-- Opening Marker --

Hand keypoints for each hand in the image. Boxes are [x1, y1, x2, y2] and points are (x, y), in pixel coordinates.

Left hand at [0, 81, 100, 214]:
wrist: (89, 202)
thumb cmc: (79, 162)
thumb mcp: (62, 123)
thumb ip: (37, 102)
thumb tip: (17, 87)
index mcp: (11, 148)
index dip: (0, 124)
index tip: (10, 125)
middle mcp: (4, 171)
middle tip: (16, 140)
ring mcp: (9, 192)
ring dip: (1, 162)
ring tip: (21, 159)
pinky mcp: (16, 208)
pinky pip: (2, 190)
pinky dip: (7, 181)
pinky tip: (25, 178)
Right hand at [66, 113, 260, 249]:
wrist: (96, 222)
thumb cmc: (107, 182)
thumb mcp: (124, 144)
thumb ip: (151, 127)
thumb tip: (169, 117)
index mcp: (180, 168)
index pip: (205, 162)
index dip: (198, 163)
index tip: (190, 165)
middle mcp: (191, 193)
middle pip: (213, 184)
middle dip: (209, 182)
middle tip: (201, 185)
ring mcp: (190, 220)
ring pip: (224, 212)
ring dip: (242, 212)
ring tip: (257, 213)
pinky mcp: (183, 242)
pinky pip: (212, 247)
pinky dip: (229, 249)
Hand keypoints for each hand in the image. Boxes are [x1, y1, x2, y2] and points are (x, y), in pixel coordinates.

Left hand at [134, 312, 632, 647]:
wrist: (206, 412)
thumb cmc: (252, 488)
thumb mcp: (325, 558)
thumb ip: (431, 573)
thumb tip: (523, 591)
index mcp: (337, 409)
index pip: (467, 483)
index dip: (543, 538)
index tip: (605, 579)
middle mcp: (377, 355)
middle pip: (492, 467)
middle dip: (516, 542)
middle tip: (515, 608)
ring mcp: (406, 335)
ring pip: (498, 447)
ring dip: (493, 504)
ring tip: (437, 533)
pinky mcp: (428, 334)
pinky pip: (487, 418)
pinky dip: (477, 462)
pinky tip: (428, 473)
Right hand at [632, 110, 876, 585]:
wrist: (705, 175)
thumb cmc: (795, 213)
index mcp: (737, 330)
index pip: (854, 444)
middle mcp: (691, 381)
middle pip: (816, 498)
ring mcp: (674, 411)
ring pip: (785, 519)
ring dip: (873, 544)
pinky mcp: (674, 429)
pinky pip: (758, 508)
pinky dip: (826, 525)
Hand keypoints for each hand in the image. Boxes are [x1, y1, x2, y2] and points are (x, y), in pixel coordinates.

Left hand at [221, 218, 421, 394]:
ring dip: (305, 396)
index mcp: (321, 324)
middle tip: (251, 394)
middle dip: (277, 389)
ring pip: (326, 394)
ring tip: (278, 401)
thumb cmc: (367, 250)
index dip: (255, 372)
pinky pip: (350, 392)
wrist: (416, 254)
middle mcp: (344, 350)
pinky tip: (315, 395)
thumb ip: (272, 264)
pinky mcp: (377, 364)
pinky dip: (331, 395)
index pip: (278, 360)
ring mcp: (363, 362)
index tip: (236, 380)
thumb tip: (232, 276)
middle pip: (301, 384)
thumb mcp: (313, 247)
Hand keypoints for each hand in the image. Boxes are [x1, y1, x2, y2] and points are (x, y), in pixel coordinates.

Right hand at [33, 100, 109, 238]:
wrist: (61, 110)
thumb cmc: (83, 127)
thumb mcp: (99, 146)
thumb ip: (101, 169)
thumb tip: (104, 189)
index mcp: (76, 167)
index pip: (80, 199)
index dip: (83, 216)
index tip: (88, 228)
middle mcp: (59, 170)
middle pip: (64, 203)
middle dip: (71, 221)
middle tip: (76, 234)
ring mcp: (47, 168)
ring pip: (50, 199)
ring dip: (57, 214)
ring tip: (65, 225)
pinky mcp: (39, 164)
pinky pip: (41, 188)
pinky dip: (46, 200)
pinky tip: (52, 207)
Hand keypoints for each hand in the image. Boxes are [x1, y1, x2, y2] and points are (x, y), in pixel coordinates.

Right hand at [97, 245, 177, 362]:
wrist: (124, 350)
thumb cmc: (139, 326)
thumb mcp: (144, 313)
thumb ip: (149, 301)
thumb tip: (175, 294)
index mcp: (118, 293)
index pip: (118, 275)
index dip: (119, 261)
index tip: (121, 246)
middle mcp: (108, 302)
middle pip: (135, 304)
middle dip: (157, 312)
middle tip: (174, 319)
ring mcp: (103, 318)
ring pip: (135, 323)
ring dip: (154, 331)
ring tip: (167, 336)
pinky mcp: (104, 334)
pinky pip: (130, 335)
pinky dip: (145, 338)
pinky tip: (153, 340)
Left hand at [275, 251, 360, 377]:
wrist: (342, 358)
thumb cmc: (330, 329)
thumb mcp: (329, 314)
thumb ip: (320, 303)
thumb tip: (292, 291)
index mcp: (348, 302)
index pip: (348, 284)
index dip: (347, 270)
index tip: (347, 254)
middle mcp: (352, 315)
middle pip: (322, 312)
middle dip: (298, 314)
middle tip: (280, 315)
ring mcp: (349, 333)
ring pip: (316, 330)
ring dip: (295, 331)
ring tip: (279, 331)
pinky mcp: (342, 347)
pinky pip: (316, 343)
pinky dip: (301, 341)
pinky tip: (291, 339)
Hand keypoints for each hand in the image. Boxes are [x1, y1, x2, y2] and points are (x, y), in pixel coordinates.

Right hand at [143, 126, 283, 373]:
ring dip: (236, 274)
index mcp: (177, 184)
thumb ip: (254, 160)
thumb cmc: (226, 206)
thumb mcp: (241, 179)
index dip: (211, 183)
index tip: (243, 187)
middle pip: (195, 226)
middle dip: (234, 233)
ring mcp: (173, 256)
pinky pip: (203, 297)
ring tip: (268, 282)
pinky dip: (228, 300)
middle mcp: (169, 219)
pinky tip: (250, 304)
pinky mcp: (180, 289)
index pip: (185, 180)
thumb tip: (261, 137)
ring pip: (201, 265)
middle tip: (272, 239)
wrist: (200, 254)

-- Closing Marker --

Print the data above exactly as it was provided.

Hand keypoints for each hand in the image. Boxes are [x1, y1, x2, y2] and points are (x, y), in pixel coordinates.

Left hand at [0, 81, 100, 214]:
wrist: (89, 202)
thumb cmc: (79, 162)
thumb mcp: (62, 123)
thumb ip: (37, 102)
thumb tip: (17, 87)
index mcp: (11, 148)
index dip: (0, 124)
index tip: (10, 125)
middle mcp: (4, 171)
middle tip: (16, 140)
ring mcp: (9, 192)
ring dip: (1, 162)
ring tip: (21, 159)
pinky mcp: (16, 208)
pinky pip: (2, 190)
pinky dip: (7, 181)
pinky tip: (25, 178)
Right hand at [66, 113, 260, 249]:
wrist: (96, 222)
thumb cmc: (107, 182)
thumb mcp: (124, 144)
thumb ip: (151, 127)
thumb tip: (169, 117)
index mcp: (180, 168)
index pip: (205, 162)
index dip: (198, 163)
index tip: (190, 165)
middle mcp: (191, 193)
middle pip: (213, 184)
middle dip: (209, 182)
middle tip: (201, 185)
ring mcp: (190, 220)
ring pip: (224, 212)
ring dip: (242, 212)
ring tip: (257, 213)
pinky mcp: (183, 242)
pinky pip: (212, 247)
pinky dip: (229, 249)
Hand keypoints for each hand in the image. Boxes are [x1, y1, x2, y2] and points are (x, y), in pixel coordinates.

Left hand at [134, 312, 632, 647]:
wrist: (206, 412)
thumb cmc: (252, 488)
thumb mcp: (325, 558)
thumb ip: (431, 573)
thumb tip: (523, 591)
index mcp: (337, 409)
index pip: (467, 483)
index dip: (543, 538)
index tip: (605, 579)
middle mcp: (377, 355)
middle pip: (492, 467)
middle dip: (516, 542)
middle tip: (515, 608)
ring mcp: (406, 335)
ring pip: (498, 447)
ring dip: (493, 504)
ring tip: (437, 533)
pinky mcp: (428, 334)
pinky pip: (487, 418)
pinky dip: (477, 462)
pinky tip: (428, 473)
Right hand at [632, 110, 876, 585]:
wrist: (705, 175)
thumb cmc: (795, 213)
index mcp: (737, 330)
index pip: (854, 444)
middle mcp: (691, 381)
middle pip: (816, 498)
ring mcp: (674, 411)
ring pip: (785, 519)
ring dip: (873, 544)
pinky mcp: (674, 429)
pinky pip: (758, 508)
pinky dip: (826, 525)
Hand keypoints for each hand in the image. Boxes are [x1, y1, x2, y2] and points are (x, y), in pixel coordinates.

Left hand at [221, 218, 421, 394]:
ring dip: (305, 396)
index mcp: (321, 324)
middle tip: (251, 394)
middle dip: (277, 389)
ring pip: (326, 394)
ring tip: (278, 401)
thumb cmc: (367, 250)
index dip: (255, 372)
pinky pip: (350, 392)
wrist: (416, 254)
middle mcp: (344, 350)
pinky tip: (315, 395)
thumb ip: (272, 264)
pinky mcp: (377, 364)
pinky dip: (331, 395)
index pip: (278, 360)
ring mcp: (363, 362)
index tip: (236, 380)
thumb tip: (232, 276)
middle pip: (301, 384)
thumb mcp: (313, 247)
Hand keypoints for each hand in the image. Boxes are [x1, y1, x2, y2] and points are (x, y), in pixel coordinates.

Right hand at [33, 100, 109, 238]:
wrist: (61, 110)
thumb cmc: (83, 127)
thumb mcp: (99, 146)
thumb ip: (101, 169)
thumb tip: (104, 189)
index mcp: (76, 167)
index pip: (80, 199)
index dip: (83, 216)
index tip: (88, 228)
middle mcp: (59, 170)
middle pip: (64, 203)
middle dip: (71, 221)
middle tip: (76, 234)
ring mcp: (47, 168)
ring pip: (50, 199)
ring dip: (57, 214)
ring tip: (65, 225)
pinky mcp: (39, 164)
pinky pip: (41, 188)
pinky dip: (46, 200)
pinky tip: (52, 207)
Hand keypoints for each hand in the image. Boxes are [x1, y1, x2, y2] and points are (x, y), in pixel coordinates.

Right hand at [97, 245, 177, 362]:
wrist: (124, 350)
thumb cmc: (139, 326)
thumb mcp: (144, 313)
thumb ip: (149, 301)
thumb tip: (175, 294)
index mcp: (118, 293)
index pip: (118, 275)
index dip: (119, 261)
index tip: (121, 246)
middle mcp: (108, 302)
middle pip: (135, 304)
middle dip: (157, 312)
middle tip: (174, 319)
ring mcp: (103, 318)
ring pip: (135, 323)
ring dip: (154, 331)
ring tip: (167, 336)
pinky mcp: (104, 334)
pinky pip: (130, 335)
pinky dip: (145, 338)
pinky tip: (153, 340)
Left hand at [275, 251, 360, 377]:
wrist: (342, 358)
thumb cmc: (330, 329)
thumb mcp: (329, 314)
thumb ip: (320, 303)
thumb tip: (292, 291)
index mcp: (348, 302)
index pip: (348, 284)
index dip: (347, 270)
index tip: (347, 254)
middle mcp: (352, 315)
middle pip: (322, 312)
middle dip: (298, 314)
middle tip: (280, 315)
ring mcp: (349, 333)
ring pip: (316, 330)
ring dip: (295, 331)
ring tip: (279, 331)
pinky mcp: (342, 347)
pinky pip: (316, 343)
pinky dip: (301, 341)
pinky tip: (291, 339)
Hand keypoints for each hand in the image. Boxes are [x1, y1, x2, y2] and points are (x, y), in pixel coordinates.

Right hand at [143, 126, 283, 373]:
ring dip: (236, 274)
index mcp: (177, 184)
thumb ip: (254, 160)
thumb cmc: (226, 206)
thumb mcp: (241, 179)
index dip: (211, 183)
index tip: (243, 187)
middle pip: (195, 226)
middle dip: (234, 233)
ring mcp: (173, 256)
pinky pip: (203, 297)
ring tip: (268, 282)
pinky dip: (228, 300)
middle mcp: (169, 219)
pinky tip: (250, 304)
pinky mcp: (180, 289)
index pip: (185, 180)
thumb tip: (261, 137)
ring pip: (201, 265)
middle tip: (272, 239)
wrist: (200, 254)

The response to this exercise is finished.